19
Предыдущий параграф уже подводит к следующему: в исламе между радикалами и «умеренными» нет той границы, что в других идеологиях. В иных системах на радикалов глядят с непониманием, порой с насмешкой или неодобрением жестким, в исламе – с уважением и восхищеньем, отдаляясь от них не из гуманности, а из житейского благоразумия, стыдясь своей же мягкотелости. Отсюда вытекает кажущийся парадокс: европеизированный азиат, не умеющий отличить кораническую суру от библейского стиха, любящий западный образ жизни и привыкший к нему, рукоплещет бородатым полоумным дикарям, искореняющим все западное. И бесят меня миротворцев рассуждения о мирных народах, неповинных в зверствах фанатиков, относительно ислама не срабатывает этот аргумент – миллиардная армия «умеренных» с жадным сочувствием следит за беснованием нескольких миллионов радикалов, в моральном плане от них не отличаясь и выжидая лишь момента удобного, дабы двинуться следом…
20
Мир подло устроен, и вот одна из гнусностей его: человек образованный, интеллигентный, со скептическим складом ума почти всегда проигрывает – не только физически, нет, в споре проигрывает – самодовольному тупице. Умный часто убеждается глупым, обратное бывает редко, и в этом подлая логика: «я знаю, что ничего не знаю» – вот умного девиз, он самокритичен, сомневается порой и в очевидном: ведь он скептичен, но дураки не сомневаются, и они побеждают. Ум – это слабость, глупость – сила. Потому именно советские интеллигенты проигрывали дискуссии прозападным и происламским дурачкам. Но этим идиотизм ситуации не исчерпывается: по окончании диспутов мы, интеллектуалы, подчас уважительно подмечаем неподатливость противника, невосприимчивость к нашей логике – то есть, уважаем его: за глупость.
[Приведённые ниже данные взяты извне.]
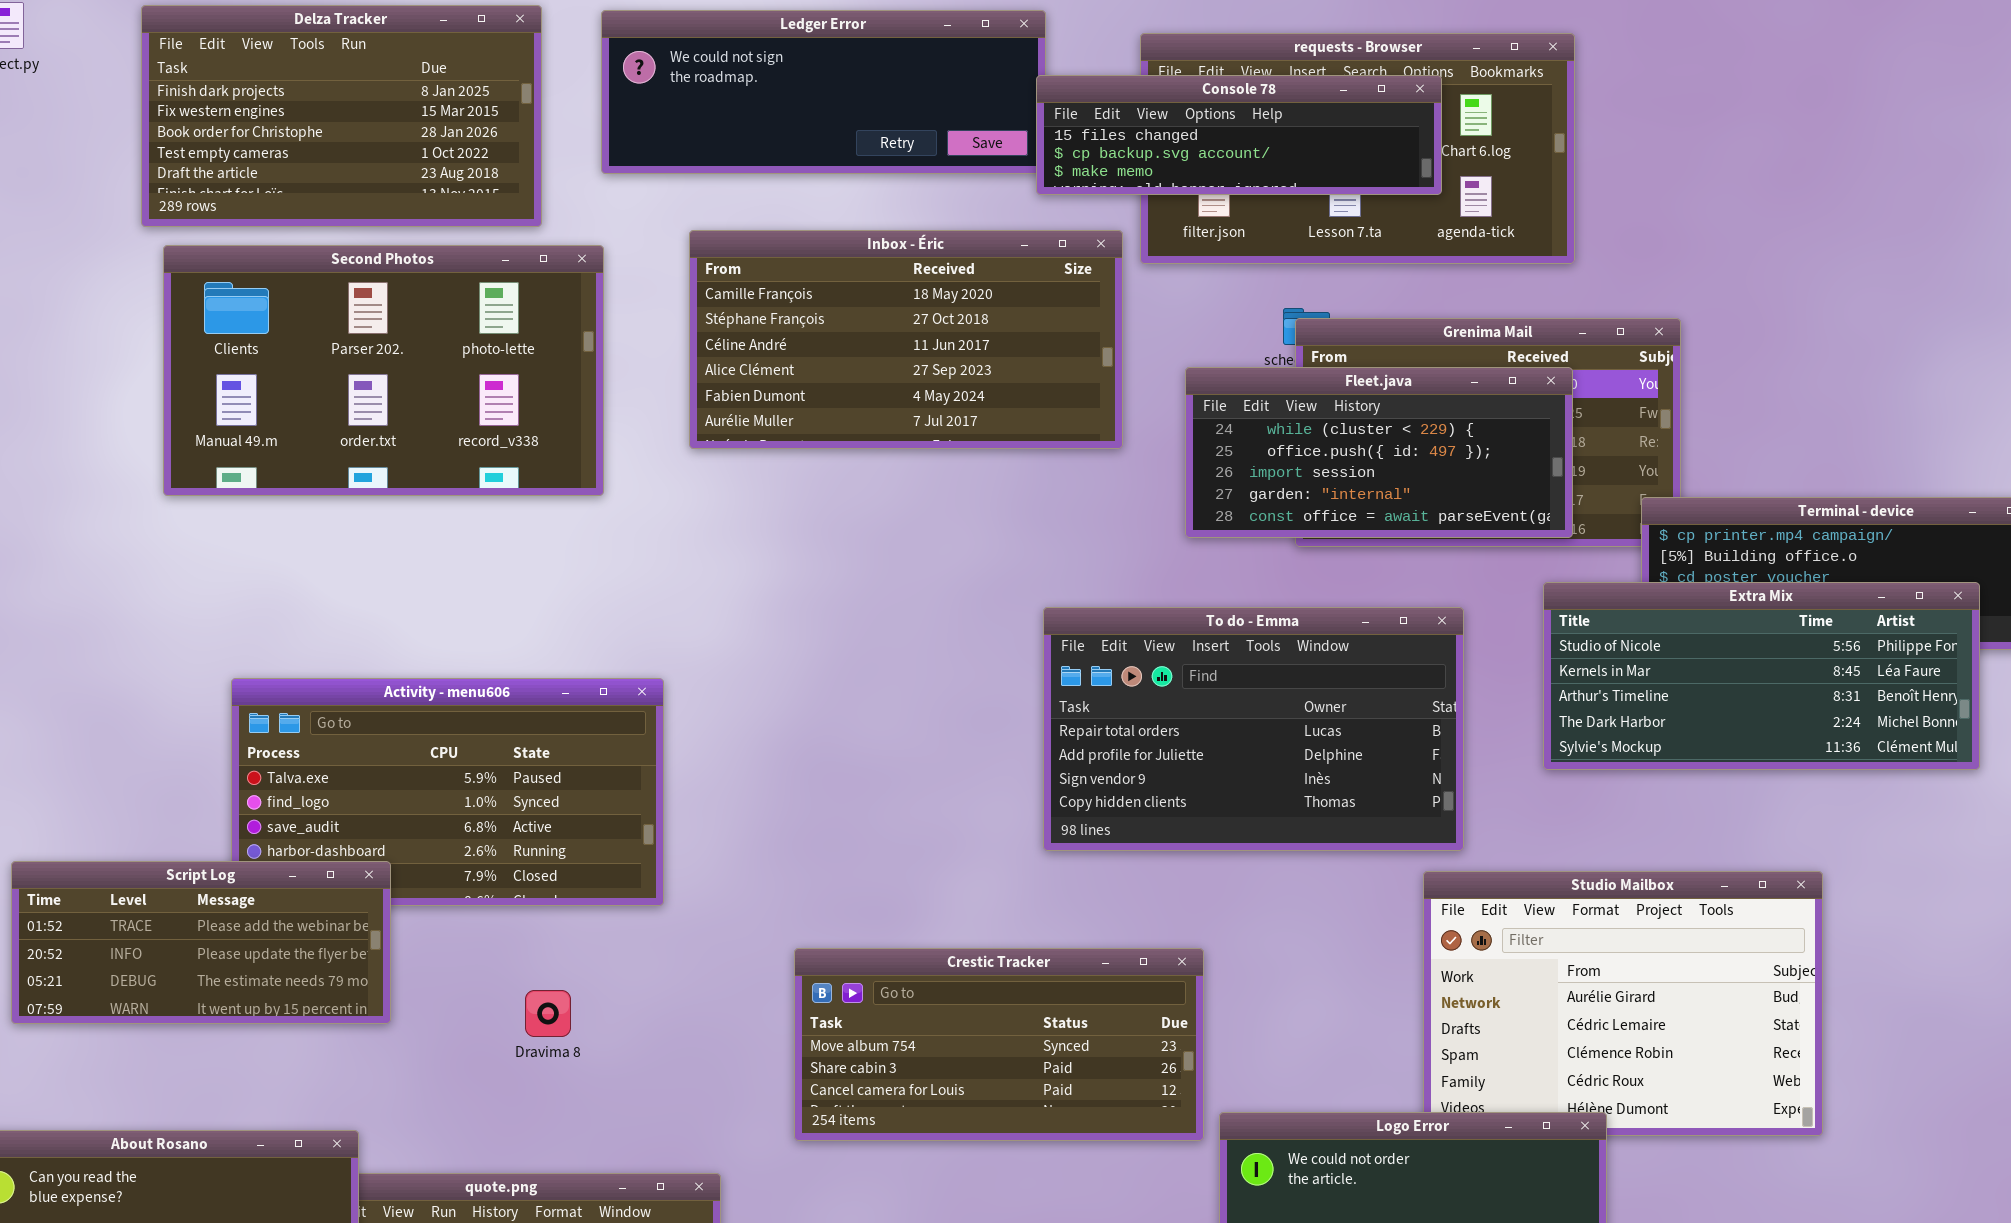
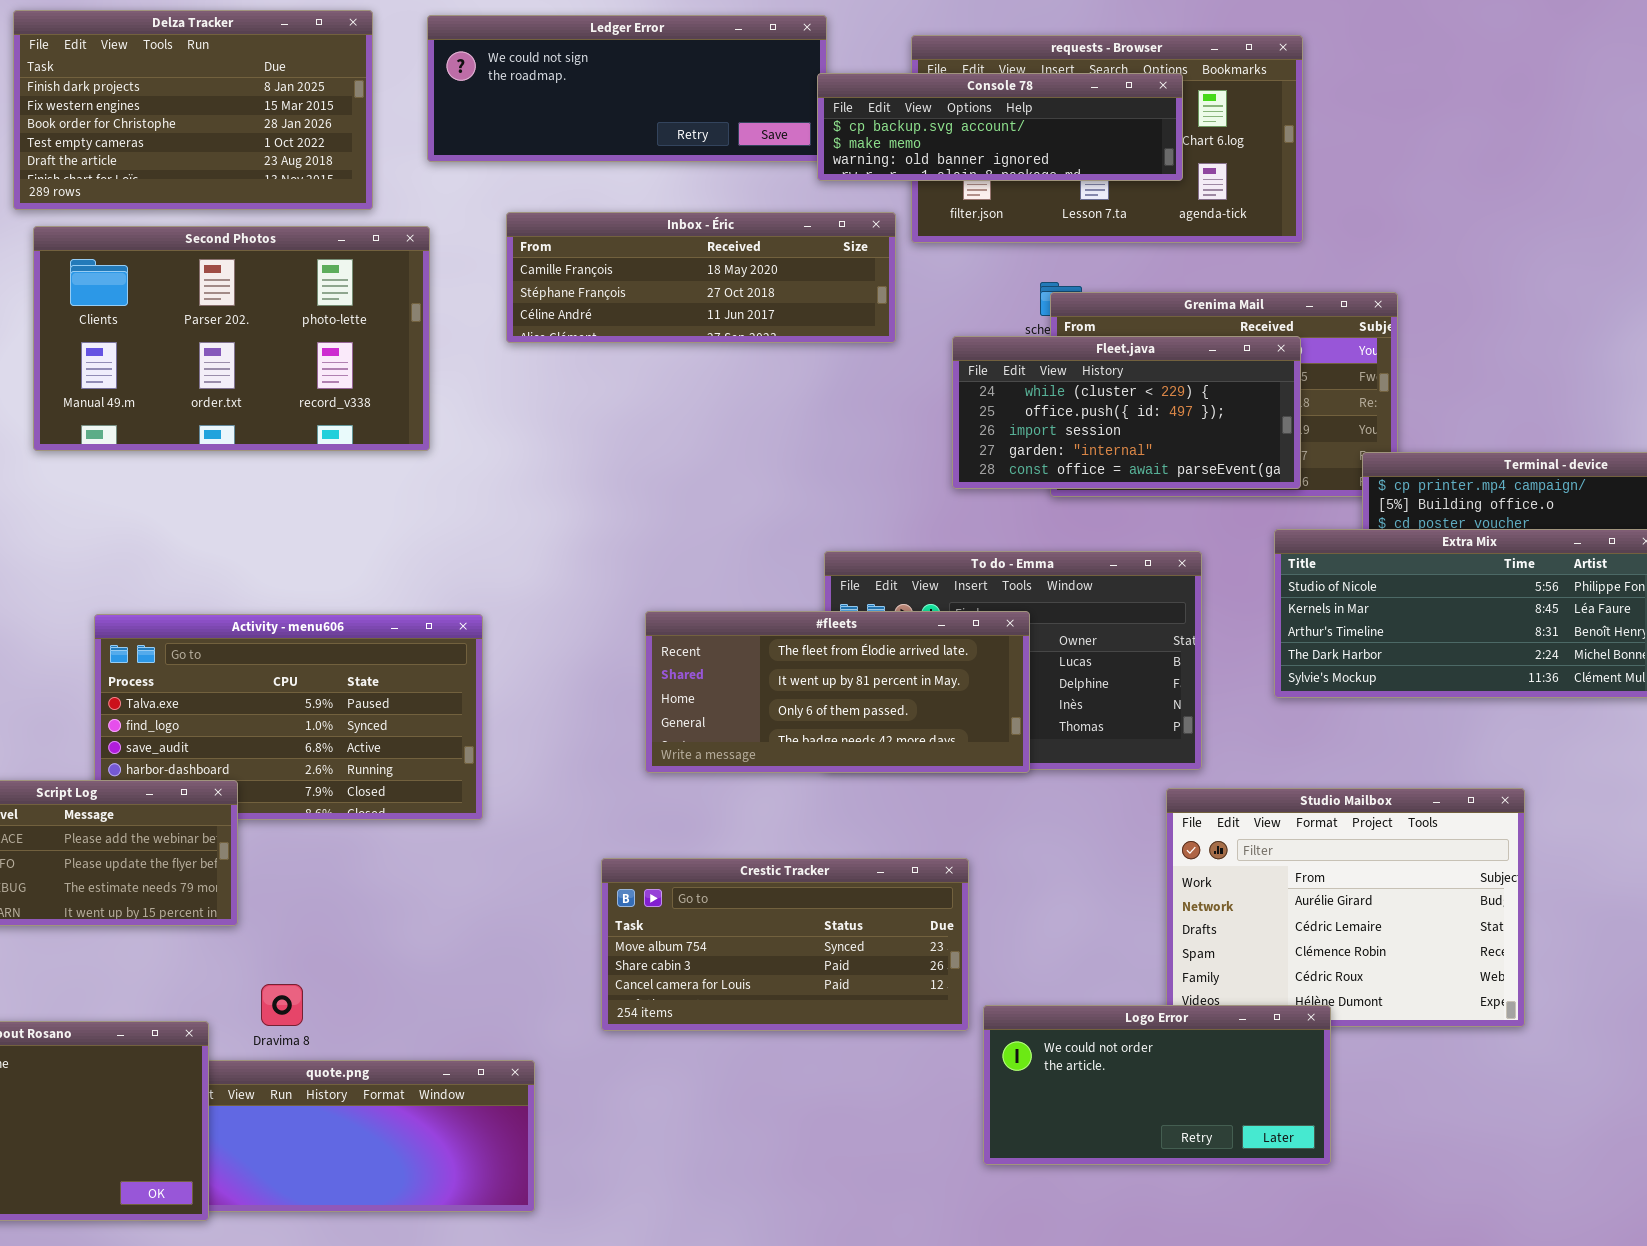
Console 78: [1036,75,1442,195] -> [817,73,1183,181], scrolled down 1 row
Inbox - Éric: [689,230,1123,449] -> [506,212,896,343], resized
#fleets: none -> [645,611,1030,773], opened
Dravima 8: [525,990,571,1037] -> [261,984,303,1026], moved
Помню, как один из западных исследователей сказок «Тысячи и одной ночи» восторгался характером Синдбада-морехода, повидавшего весь мир и всякие чудеса, но неизменно и безмятежно остающегося при исламских убеждениях. Да, в этом сила ислама – мозг ограждается стеной крепостною, наиболее высокой и прочной из всех религиозных стен, и напрасны стрелы разума. Безмятежным и невозмутимым Синдбадом проходит по миру мусульманин, вкушая все заморские яства и удовольствия, не помышляя даже реформировать свои убеждения, и уважает его за это иной интеллигент. И не поймешь, кто тут глупее…
21
Горенштейн в своем романе «Псалом», полном злостных издевательств над Россией, пишет: «При Владимире Крестителе был русский человек язычник накануне мусульманской веры. Стояли б тогда на Руси каменные и деревянные русские мечети. Носил бы Микула Селянинович чалму, а Ярославна паранджу, и не было бы роковых вопросов, столь свойственных христианству». Ведь он тут прав. «Что делать» и «Кто виноват» – эти вопросы, иронично называемые Горенштейном «роковыми», для мусульман действительно излишни. И в исламской России не было бы места Петру I: мир полумесяца склонен к реформам значительно менее христианского. В этой России мог бы существовать Пушкин – безупречное чувство меры в ладах со многими идеологиями, но Лермонтов с демоническим неприятием мира был бы уже невозможен. Туда же и Октябрьская революция. Не было бы ничего. К счастью – и к несчастью для мусульман и антикоммунистов-горенштейнов – Россия пошла другим путем. Петр I, Лермонтов, Ленин – явились.
22
Кстати о том же Синдбаде: он купец, сей любимый герой арабского фольклора, и не случайно – не благородный рыцарь европейских сказаний, во славу дамы повергающий чудовищ, не мудрый шут, высмеивающий сильных мира сего (вроде Насреддина), испокон веков арабом излюблен, а торговец, торгаш, из тех, что по-азербайджански именуются «алверчи»: человек бесполезный в качестве производителя чего-либо, занятый исключительно одним – спекуляцией, купить дешевле и продать дороже, буржуа в чистом виде и наиболее бесполезной его разновидности, не производитель товара, а перепродающий товар готовый, все явления мира оценивающий в форме купли-продажи. Но оставив фольклор, обратимся к религии, здесь может сыщем мы духом высоких людей: кто автор книги божьих откровений? – ах да, Мухаммад. Купец. Мне возразят: он был купцом, но стал пророком, так почитайте, почитайте, что пишет пророк из купцов: «Кто же ищет не ислама… окажется в числе потерпевших убыток» (3:79). «Кто не веруют в него (в писание – Л. С.) – те будут в убытке» (2:115) «Кто берет сатану заступником… тот потерпел явный убыток» (4:118) Убыток, убыток, убыток и прибыль, и так везде, и так рефреном. Что это: главки священного писания или выдержки из торгового кодекса? «Это – те, которые купили заблуждение за правый путь. Не прибыльна была их торговля» (2:15) Не правда ли, религиозные откровения больше смахивают на учебник торговца? Освященный учебник, вот оно: «Аллах разрешил торговлю…» (2:276). Далее, далее: «А если обратитесь (в ислам – Л. С.), то вам – ваш капитал» (2:279). Чья это лексика, я вас спрашиваю, чей язык – бога, пророка или… торговца? «Поистине, Аллах купил (! – Л. С.) у верующих их души и их достояние за то, что им – рай… Радуйтесь же своей торговле… с Ним» (9:112) Аллах «введет вас… в жилища благие в садах вечности. Это – великая прибыль» (61:12). Чья психология дышит в этих словах – пророка или торгаша?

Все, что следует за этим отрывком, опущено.